Why did you decide to aim this book at a Young Adult audience?

We have always written for the young adult audience with our TV writing on The CW, NBC and The WB.  That’s the time when we are all so vulnerable and unsure, but also so full of possibility.  We find it much more exciting to write for characters whose lives can go anywhere than for adults who have already decided who they are and are settled.  Even in film school when everyone else wanted to direct the next big action movie, we wanted to write “Party of Five” and “My So Called Life.”

Who influenced you to become a writer?

A:  I had been working on Capitol Hill for a U.S. Senator when I enrolled in a class at Georgetown University.  I knew I had a more creative side to explore, but I didn’t know precisely what I wanted to do.  My first screenwriting professor, Jon Eig, encouraged me to write my first script, which got me into USC Film School where I met Julia.

J:  I had a tough childhood so I didn’t really have a choice.  It was write or collapse under my pain.  Writing saved me.

What was one of the most surprising things you discovered about writing this book, maybe about yourself, the process, or the characters?

A:  When I was in ninth grade, I lost my older brother to suicide right before Thanksgiving.  The holidays were terrible that year.  Everyone came together as a family, but no one was in the mood to celebrate.  Over time, I grieved and eventually moved on with my life, but when I had to write about having lost a family member who was taken too soon, I was floored by how many emotions surrounding his death resurfaced again and by the realization I guess I’m not totally over his death.

What do you think Sasha and Will would think of you?  If you were 15 again, would you all be friends?

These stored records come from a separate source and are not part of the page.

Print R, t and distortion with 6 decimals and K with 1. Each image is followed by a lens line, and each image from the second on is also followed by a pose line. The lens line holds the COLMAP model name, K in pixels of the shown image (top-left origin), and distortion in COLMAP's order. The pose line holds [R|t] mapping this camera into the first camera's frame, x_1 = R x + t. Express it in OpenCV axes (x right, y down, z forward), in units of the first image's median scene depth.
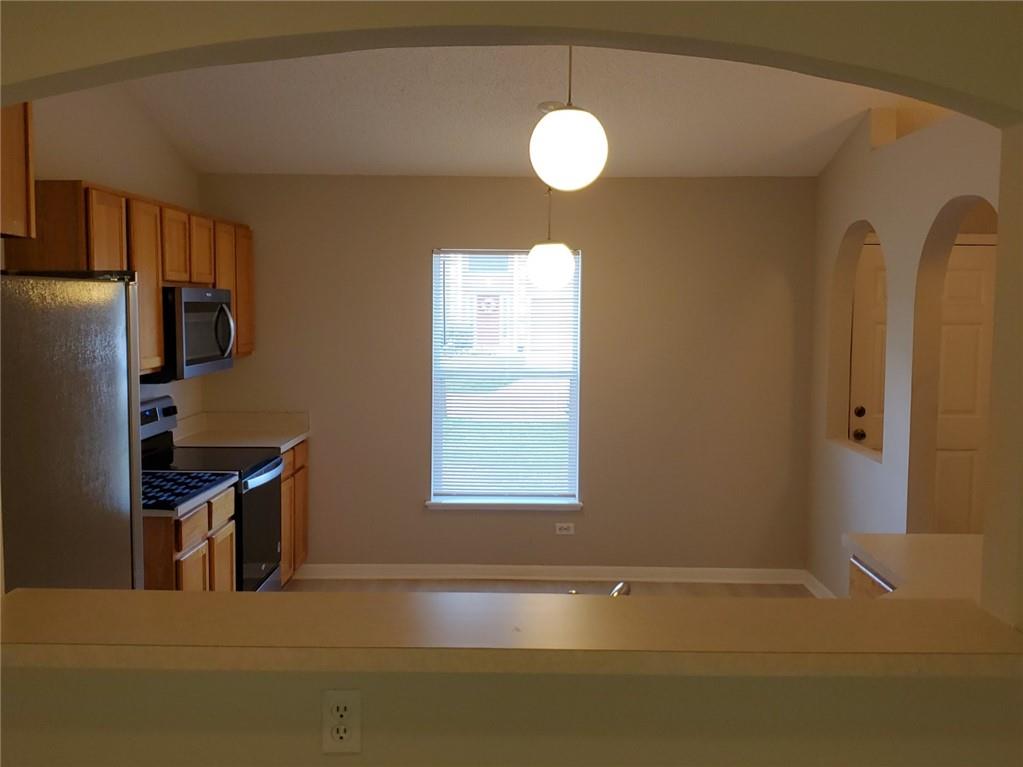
lens RADIAL K [[1000.5, 0, 514.2], [0, 1000.5, 385.4], [0, 0, 1]] dist [0.062200, 0.000000]
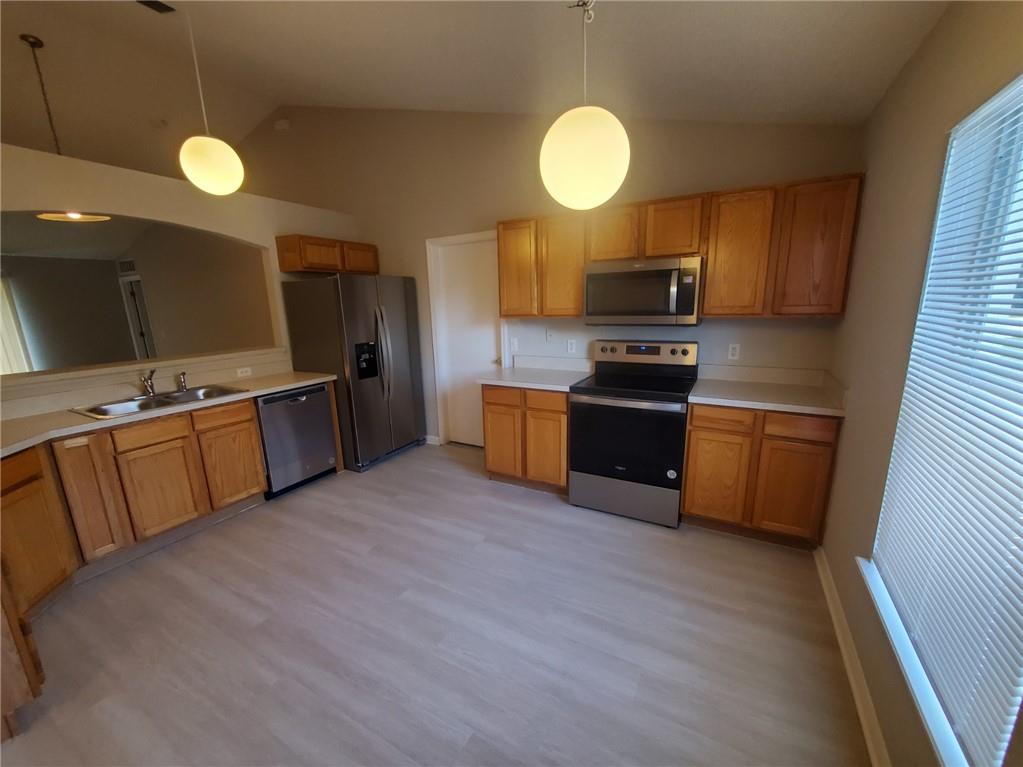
lens RADIAL K [[396.3, 0, 512.0], [0, 396.3, 401.1], [0, 0, 1]] dist [-0.014598, -0.000053]
pose [[-0.476986, 0.217002, -0.851701, 0.247759], [-0.051397, 0.960496, 0.273506, -0.046121], [0.877407, 0.174234, -0.446990, 1.025338]]
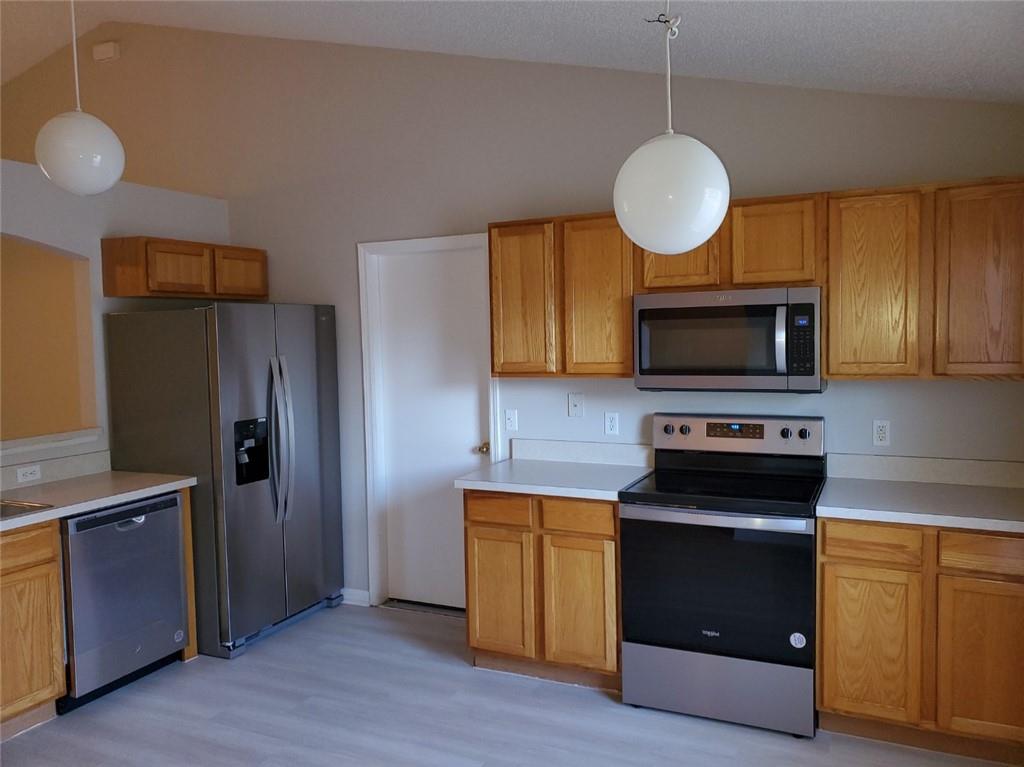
lens RADIAL K [[775.7, 0, 520.6], [0, 775.7, 392.6], [0, 0, 1]] dist [0.016206, -0.042891]
pose [[-0.412074, 0.074262, -0.908119, 0.339771], [-0.057121, 0.992607, 0.107091, -0.064352], [0.909358, 0.096002, -0.404786, 1.024034]]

J:  I would definitely be friends with Sasha.  I would have loved to have a friend like Sasha who could understand me and really listen, and push me out of my shell.  Andrew and Will would know each other, Will is everyone’s bud, but he doesn’t have any real friends, not until Sasha shows him how.  Plus, Will would probably think we weren’t cool enough for him.  At least the Will in the beginning of Bold.

What’s one thing you hope readers take away from your book?

All of us always imagine everyone else is judging us, but what if instead we could imagine everyone else is rooting for us?  What would we do differently?  What chances would we take?  Our dream is that a shy kid somewhere will read this and realize they are not alone and try to open themselves up more to life.  In the long run, people don’t regret embarrassing things they’ve done, they only regret what they were too scared to do.

 

Book Information

Sasha, a shy, 15-year-old girl who hides from the world, almost dies in a car crash and vows that if she survives, she will be bold and live life to the fullest. Her newfound courage is tested when she meets Will, who just moved to her Air Force desert town after his journalist father’s disappearance. Will is fascinated by Sasha’s brush with and secret knowledge of death.

Sasha and Will push each other to take chances and break out of their sheltered suburban world. But will they discover there is a difference between being bold and being stupid before they put themselves, or someone else, in danger?